なぜ今、ガラケー型スマホなのか 2つ折り「Mode1 RETRO II」の開発意図を聞く(2/3 ページ)
異色の携帯電話端末「Mode1 RETRO II MD-06P」が2023年10月20日に発売された。昨今では珍しい折りたたみ型かつテンキー付きの携帯電話端末だ。なぜこのタイミングでこうした端末が誕生したのか、Mode1 RETRO IIの商品開発を担当した梅澤俊之氏に話をうかがった。
FMラジオはイヤフォンなしで聴ける 被災者からは感謝の声も
―― 確かに最近ではワンセグ/フルセグがなくて震災の際に困るという声もSNSなどで見かけますね。
梅澤氏 Mode1 RETRO IIにはラジオを聴ける機能があります。365日体制で運営しているコールセンターには能登半島地震の何日か後、お礼の電話がありました。
―― 被災地域の方がMode1 RETRO IIのラジオで助かった、と。
梅澤氏 Mode1 RETRO IIの発売から半年もたたないタイミングで、能登半島地震があったのと、被災地域ではキャリアさんの設備が使えなくなってしまいましたから、音声通話もデータ通信も使えない環境で、ラジオの機能が使えたことがよかったようです。われわれとしては震災にMode1 RETRO IIのラジオが役立った、と実感しています。
―― 簡易アンテナが内蔵されているのでしょうか。
梅澤氏 Mode1 RETRO IIは簡易アンテナを内蔵しています。ユニットは本体下部とカメラの斜め上にあります。そのため、外部アンテナやイヤフォンを使わずにFMラジオを聴ける、というのがメリットです。スピーカーでも聴けるレベルにしました。
―― スピーカー出力もできるのですね。
梅澤氏 スピーカーからもFMラジオの音を出力できるようにしています。昨今、有線イヤフォンを持ち歩く人は少ないでしょう。実は防水にしてしまうと、中に細かい網目状のネットを貼る必要がありますので、音質がこもり気味になり、音量も小さくなってしまいます。
フィーチャーフォンユーザーが違和感なく使える工夫も
―― フィーチャーフォンから乗り換えるとかなり違和感を覚えますが、そういった方に対してはどのように訴求しますか。

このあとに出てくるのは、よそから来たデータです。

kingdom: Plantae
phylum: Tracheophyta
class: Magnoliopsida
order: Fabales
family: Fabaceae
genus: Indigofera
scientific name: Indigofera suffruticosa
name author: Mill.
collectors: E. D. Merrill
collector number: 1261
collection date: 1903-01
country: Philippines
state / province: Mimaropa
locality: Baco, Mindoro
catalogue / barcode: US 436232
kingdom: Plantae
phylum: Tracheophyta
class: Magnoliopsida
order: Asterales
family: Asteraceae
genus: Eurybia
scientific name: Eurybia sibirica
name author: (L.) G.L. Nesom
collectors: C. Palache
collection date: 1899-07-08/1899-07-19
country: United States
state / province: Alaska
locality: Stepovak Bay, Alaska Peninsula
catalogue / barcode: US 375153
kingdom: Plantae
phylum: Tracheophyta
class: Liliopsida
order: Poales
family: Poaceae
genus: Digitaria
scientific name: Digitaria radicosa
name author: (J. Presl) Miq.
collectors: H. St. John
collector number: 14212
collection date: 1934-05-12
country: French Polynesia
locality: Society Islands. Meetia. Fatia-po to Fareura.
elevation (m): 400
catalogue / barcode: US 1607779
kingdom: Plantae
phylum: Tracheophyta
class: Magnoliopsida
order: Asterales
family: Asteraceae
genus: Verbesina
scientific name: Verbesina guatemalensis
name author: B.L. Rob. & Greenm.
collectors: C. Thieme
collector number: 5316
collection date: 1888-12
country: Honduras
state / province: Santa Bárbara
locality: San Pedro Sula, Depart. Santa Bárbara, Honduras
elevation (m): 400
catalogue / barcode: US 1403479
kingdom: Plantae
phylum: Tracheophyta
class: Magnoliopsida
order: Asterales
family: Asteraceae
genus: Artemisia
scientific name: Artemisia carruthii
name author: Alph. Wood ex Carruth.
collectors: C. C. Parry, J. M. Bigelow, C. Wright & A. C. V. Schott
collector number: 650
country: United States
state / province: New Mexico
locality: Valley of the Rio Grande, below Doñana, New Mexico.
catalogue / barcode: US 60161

梅澤氏 電話、メール、LINEといったコミュニケーションツールにアクセスできるような「シンプルモード」を用意しています。UIは前作のMode1 RETROと同じです。クイックダイヤルもソフトウェアで設けています。ちなみに、クイックダイヤルを長押しすると、よくかける相手だけでなく、頻繁に使うアプリ、ユーザーさんが後から入れたアプリも割り当て可能です。実はこれ、Mode1 RETROでも好評のUI(ユーザーインタフェース)でした。
―― そうなるとMode1 RETRO IIはどのような人がターゲットなのでしょうか。
梅澤氏 初めてこのようなハイブリッドな端末を持つ人、すでにスマートフォンを持っていて、サブ端末としてこのような端末を求める人です。他に思いつくのは飲み屋で珍しい端末を自慢したい人でしょうか。それは冗談として、大枠は初めてとサブですね。
―― eSIMの選択は取れなかったのでしょうか。
梅澤氏 検討はしましたが、これを求める方はご年配の方が多いと予想しましたので、あえてeSIM非対応としました。韓国はeSIMが多いですが、他の国ですとまだ物理SIMが多いです。
―― FOMAプラスエリアと楽天モバイルに非対応なのはなぜですか。
梅澤氏 NTT系の方にSoCに関する開発で手助けをしてもらう場合がありますが、プロセッサの仕様上、この条件を満たせませんでした。ですが、楽天モバイルで使いたいという声をいただきます。こちらで100%動作保証ができない限り、使えると断言できないことから、このような表記としています。